Texto proporcionado:
┄┄┄┄┄┄┄┄┄┄┄┄┄┄┄┄┄┄┄┄

El Nacional, 10/03/1999
La Nación, 14/03/99
Excelsior, 14/03/1999
Bioy nació en una familia de la clase más alta de Argentina, en aquel fascinante Buenos Aires de palacetes franceses, de deliciosas adolescentes la que juegan al tenis al atardecer frente a la pelouse de la estancia y de tango lento, con smoking, en los burdeles de lujo de la calle Junín o del Tigre («Che Madame que parlás en francés y tirás ventolina a dos manos…»)
Bioy recibió la cultura superior (ni profesional ni universitaria) de los viajes con largas estadías entre París y Londres, de las sobremesas inteligentes y del ocio de estirpe romana. Era un perdido Buenos Aires donde en cada mesa de café había más perversos que idiotas. Había que saber de literatura rusa, taoísmo, marxismo, guenonismo, Ravel, teoría de la mujer, Schopenhahuer.

┄┄┄┄┄┄┄┄┄┄┄┄┄┄┄┄┄┄┄┄

Datos registrados:
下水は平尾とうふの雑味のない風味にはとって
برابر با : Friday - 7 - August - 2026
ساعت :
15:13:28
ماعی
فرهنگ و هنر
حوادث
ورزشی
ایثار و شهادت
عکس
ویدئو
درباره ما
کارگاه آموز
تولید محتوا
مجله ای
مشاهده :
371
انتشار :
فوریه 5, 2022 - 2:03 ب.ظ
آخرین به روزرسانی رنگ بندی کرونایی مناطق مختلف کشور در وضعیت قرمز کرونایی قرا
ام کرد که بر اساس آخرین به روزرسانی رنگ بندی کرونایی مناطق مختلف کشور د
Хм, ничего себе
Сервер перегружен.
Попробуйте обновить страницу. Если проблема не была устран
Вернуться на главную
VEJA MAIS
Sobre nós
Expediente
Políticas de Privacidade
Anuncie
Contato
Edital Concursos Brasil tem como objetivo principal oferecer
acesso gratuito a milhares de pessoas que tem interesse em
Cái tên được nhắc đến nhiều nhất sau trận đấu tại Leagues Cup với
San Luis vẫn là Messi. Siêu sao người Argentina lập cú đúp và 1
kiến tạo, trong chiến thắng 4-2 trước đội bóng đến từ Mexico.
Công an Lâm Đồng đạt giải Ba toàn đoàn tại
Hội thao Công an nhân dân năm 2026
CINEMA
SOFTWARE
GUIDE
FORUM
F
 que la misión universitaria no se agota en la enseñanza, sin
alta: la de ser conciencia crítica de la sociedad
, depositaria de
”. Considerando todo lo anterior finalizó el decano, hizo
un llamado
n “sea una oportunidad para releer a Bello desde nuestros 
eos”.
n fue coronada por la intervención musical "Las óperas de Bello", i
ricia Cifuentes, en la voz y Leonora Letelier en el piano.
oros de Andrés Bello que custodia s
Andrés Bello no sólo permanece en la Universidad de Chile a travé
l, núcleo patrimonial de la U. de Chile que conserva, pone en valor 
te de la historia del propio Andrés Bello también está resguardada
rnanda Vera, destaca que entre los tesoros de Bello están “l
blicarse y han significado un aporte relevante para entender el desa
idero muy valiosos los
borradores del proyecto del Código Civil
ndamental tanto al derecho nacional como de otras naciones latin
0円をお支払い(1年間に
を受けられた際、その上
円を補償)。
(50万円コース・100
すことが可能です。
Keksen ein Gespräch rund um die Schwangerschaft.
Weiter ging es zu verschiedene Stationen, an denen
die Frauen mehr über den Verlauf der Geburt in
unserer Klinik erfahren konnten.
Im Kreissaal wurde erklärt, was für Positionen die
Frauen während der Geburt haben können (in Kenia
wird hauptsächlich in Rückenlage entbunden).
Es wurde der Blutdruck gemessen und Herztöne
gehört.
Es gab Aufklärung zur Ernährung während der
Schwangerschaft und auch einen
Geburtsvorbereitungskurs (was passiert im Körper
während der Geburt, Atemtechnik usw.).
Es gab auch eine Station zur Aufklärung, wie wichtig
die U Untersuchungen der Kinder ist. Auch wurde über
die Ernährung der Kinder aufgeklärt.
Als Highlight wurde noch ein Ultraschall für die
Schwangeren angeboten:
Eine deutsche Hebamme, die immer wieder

┄┄┄┄┄┄┄┄┄┄┄┄┄┄┄┄┄┄┄┄

Tus tareas:
**A.** Según el texto sobre Bioy, ¿entre qué dos ciudades transcurrían las largas estadías de sus viajes?
**B.** Reanuda el texto sobre Bioy a partir de su última oración.

Respuestas:
**A.** Entre París y Londres.

**B.**
Bioy era el chico elegante que enseña a bailar fox‑trot a sus primas en la tarde de lluvia. Fue una promesa como tenista Lawn Tenis. Se fue asomando a la literatura a través de los autores ingleses y de sus amigas, las Ocampo (se casaría con la gran Silvina). Se asomaba, pero la suerte quiso que encontrara a Borges, que llegaba de Ginebra y de Madrid y ya espantaba a los literatos de café diciendo que había leído El Quijote, pero en inglés. Tal vez esto fascinó a Bioy incapaz de extremos. La amistad duraría toda la vida, sin hacer participar a la vida… Y Bioy se fue haciendo escritor junto con Jorge Luis Borges que lo trataría como a un eterno aprendiz, incluso después de La invención de Morel que calificaría en el prólogo como «perfecta».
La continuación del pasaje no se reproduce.